We are happy to advertise the L24EEDs workshop to be held in Leeds, 9-12 July 2024 on the “Mathematical modelling of microbial communities: cooperation, dynamics, and resistance”. All relevant info can be found on the website: https://eedfp.com/l24eeds-workshop/
Some research highlights
Eco-evolutionary dynamics and environmental variability
Environmental variability greatly influences how the size and composition of a population evolve. In microbial communities, variations of the composition and size of the population, i.e. their eco-evolutionary dynamics, are key to understand the mechanisms of antimicrobial resistance, and may lead to population bottlenecks, where new colonies consisting of few individuals are prone to fluctuations. How the composition and size of these communities evolve is often interdependent, and demographic fluctuations is generally coupled to the environmental variability.
We have studied the evolution of populations of fluctuating size whose growth is limited by a binary carrying capacity that endlessly randomly switches between two very different values under various scenarios. This allowed us to model the evolution in a volatile environment where the available resources (nutrients) vary back and forth between abundance and scarcity. The content of the accompanying video is explained here along with a simple summary of the work that it illustrates. We have also considered the case of periodic switching, different forms of environmental noise.
In an ongoing "EPSRC-NSF project", we generalize these ideas and investigate the eco-evolutionary dynamics of antimicrobial resistance as a cooperative behaviour and under the time variation of toxins and nutrients.
Bacterial rock-papers-scissors games
In Nature, organisms move and interact within their neighbourhood. In doing so, populations often self-organise by forming spatial patterns whose origin is an intense subject of research. Recently, there has been an increasing interest in how fluctuations and nonlinearity influence biological patterns. Remarkably, both questions can be tackled with the paradigmatic rock-paper-scissors (RPS) game: in some microbial communities, it has indeed been found that antibiotic producers inhibit sensitive species more than resistant ones which, along with costs for production and resistance, can lead to intransitive relationships of cyclic dominance among species.
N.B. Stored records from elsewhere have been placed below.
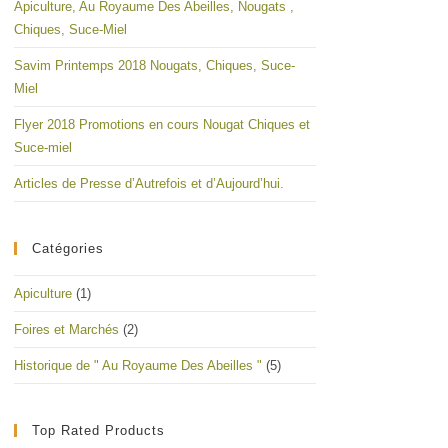
Apiculture, Au Royaume Des Abeilles, Nougats ,
Chiques, Suce-Miel
Savim Printemps 2018 Nougats, Chiques, Suce-
Miel
Flyer 2018 Promotions en cours Nougat Chiques et
Suce-miel
Articles de Presse d’Autrefois et d’Aujourd’hui.
Catégories
Apiculture
(1)
Foires et Marchés
(2)
Historique de " Au Royaume Des Abeilles "
(5)
Top Rated Products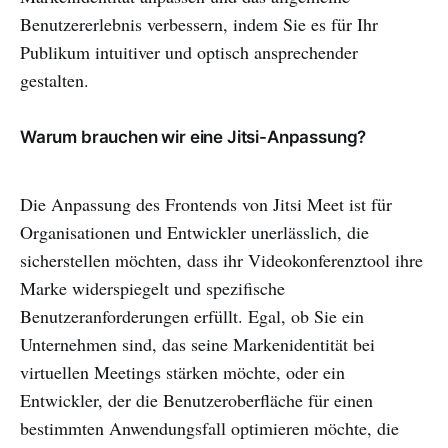
Benutzererlebnis verbessern, indem Sie es für Ihr
Publikum intuitiver und optisch ansprechender
gestalten.
Warum brauchen wir eine Jitsi-Anpassung?
Die Anpassung des Frontends von Jitsi Meet ist für
Organisationen und Entwickler unerlässlich, die
sicherstellen möchten, dass ihr Videokonferenztool ihre
Marke widerspiegelt und spezifische
Benutzeranforderungen erfüllt. Egal, ob Sie ein
Unternehmen sind, das seine Markenidentität bei
virtuellen Meetings stärken möchte, oder ein
Entwickler, der die Benutzeroberfläche für einen
bestimmten Anwendungsfall optimieren möchte, die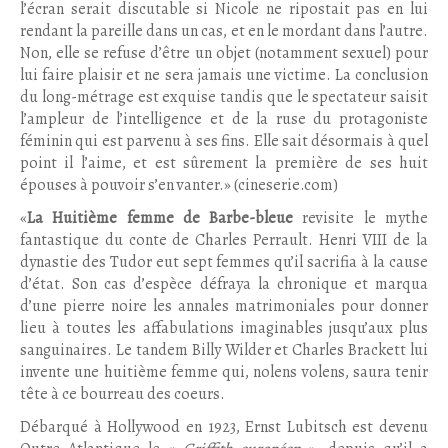
l’écran serait discutable si Nicole ne ripostait pas en lui
rendant la pareille dans un cas, et en le mordant dans l’autre.
Non, elle se refuse d’être un objet (notamment sexuel) pour
lui faire plaisir et ne sera jamais une victime. La conclusion
du long-métrage est exquise tandis que le spectateur saisit
l’ampleur de l’intelligence et de la ruse du protagoniste
féminin qui est parvenu à ses fins. Elle sait désormais à quel
point il l’aime, et est sûrement la première de ses huit
épouses à pouvoir s’en vanter.» (cineserie.com)
«
La Huitième femme de Barbe-bleue
revisite le mythe
fantastique du conte de Charles Perrault. Henri VIII de la
dynastie des Tudor eut sept femmes qu’il sacrifia à la cause
d’état. Son cas d’espèce défraya la chronique et marqua
d’une pierre noire les annales matrimoniales pour donner
lieu à toutes les affabulations imaginables jusqu’aux plus
sanguinaires. Le tandem Billy Wilder et Charles Brackett lui
invente une huitième femme qui, nolens volens, saura tenir
tête à ce bourreau des coeurs.
Débarqué à Hollywood en 1923, Ernst Lubitsch est devenu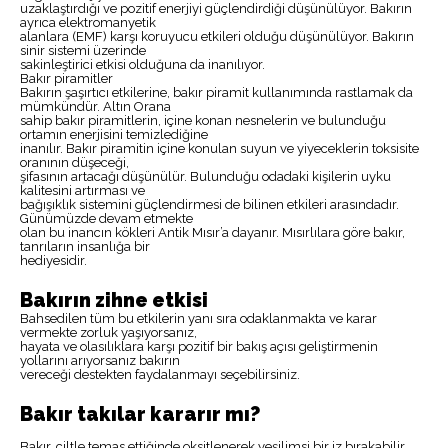
uzaklaştırdığı ve pozitif enerjiyi güçlendirdiği düşünülüyor. Bakırın
ayrıca elektromanyetik
alanlara (EMF) karşı koruyucu etkileri olduğu düşünülüyor. Bakırın
sinir sistemi üzerinde
sakinleştirici etkisi olduğuna da inanılıyor.
Bakır piramitler
Bakırın şaşırtıcı etkilerine, bakır piramit kullanımında rastlamak da
mümkündür. Altın Orana
sahip bakır piramitlerin, içine konan nesnelerin ve bulunduğu
ortamın enerjisini temizlediğine
inanılır. Bakır piramitin içine konulan suyun ve yiyeceklerin toksisite
oranının düşeceği,
şifasının artacağı düşünülür. Bulunduğu odadaki kişilerin uyku
kalitesini artırması ve
bağışıklık sistemini güçlendirmesi de bilinen etkileri arasındadır.
Günümüzde devam etmekte
olan bu inancın kökleri Antik Mısır’a dayanır. Mısırlılara göre bakır,
tanrıların insanlığa bir
hediyesidir.
Bakırın zihne etkisi
Bahsedilen tüm bu etkilerin yanı sıra odaklanmakta ve karar
vermekte zorluk yaşıyorsanız,
hayata ve olasılıklara karşı pozitif bir bakış açısı geliştirmenin
yollarını arıyorsanız bakırın
vereceği destekten faydalanmayı seçebilirsiniz.
Bakır takılar kararır mı?
Bakır, ciltle temas ettiğinde oksitlenerek yeşilimsi bir iz bırakabilir.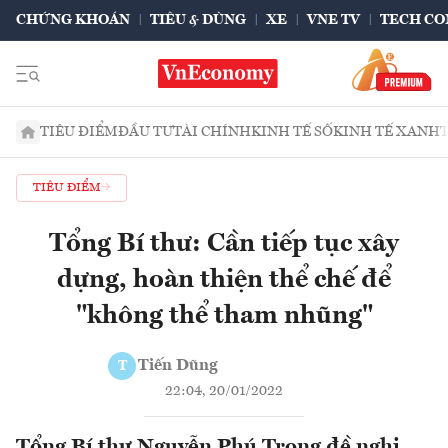
CHỨNG KHOÁN
TIÊU & DÙNG
XE
VNE TV
TECH CO
TIÊU ĐIỂM
ĐẦU TƯ
TÀI CHÍNH
KINH TẾ SỐ
KINH TẾ XANH
TIÊU ĐIỂM
Tổng Bí thư: Cần tiếp tục xây
dựng, hoàn thiện thể chế để
"không thể tham nhũng"
Tiến Dũng
T
22:04, 20/01/2022
Tổng Bí thư Nguyễn Phú Trọng đề nghị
In a series of papers, we have shown that there is a subtle interplay between individuals’ mobility and local interactions in spatial RPS systems. This leads to the loss of biodiversity above a certain mobility threshold, and, in two dimensions, the formation of spiralling patterns below the critical mobility rate. By adopting a metapopulation formulation, we have shown that the RPS dynamics can be faithfully described in terms of the system’s complex Ginzburg-Landau equation derived from a multi-scale expansion. This allowed us to derive the system’s phase diagram and to comprehensively characterise the spatio-temporal properties of the spiralling patterns, and discuss their stability. The content of the accompanying video is explained here (Mov. 1, top), alongside other movies illustrating our research.
Sociophysics and opinion dynamics
Sociophysics aims at describing social phenomena, like the spead of opinions or the dynamics of cultural diversity, by means of models similar to those used in statistical physics, like the "voter model". To gain insight into social dynamics, “zealotry” was introduced in various forms to endow voters with different levels and forms of self-confidence.
Moreover, group-size influence is captured in the nonlinear q-voter model and its many variants, at equilibrium and out-of-equilibrium. It has also been noted that social interactions often occur only among agents whose opinions are not too distant, a phenomenon that can lead to the polarization. Recently, we have studied how homophily or heterophily, the tendency for agents to establish ties with those having similar or dissimilar attributes to theirs, shapes the topology of the dynamic social network and can even lead to an "overwhelming transition". We have also investigated in an idealized three-party society how the formation of polarization and consensus is affected by time-varying influences, stemming, e.g., from news or social media.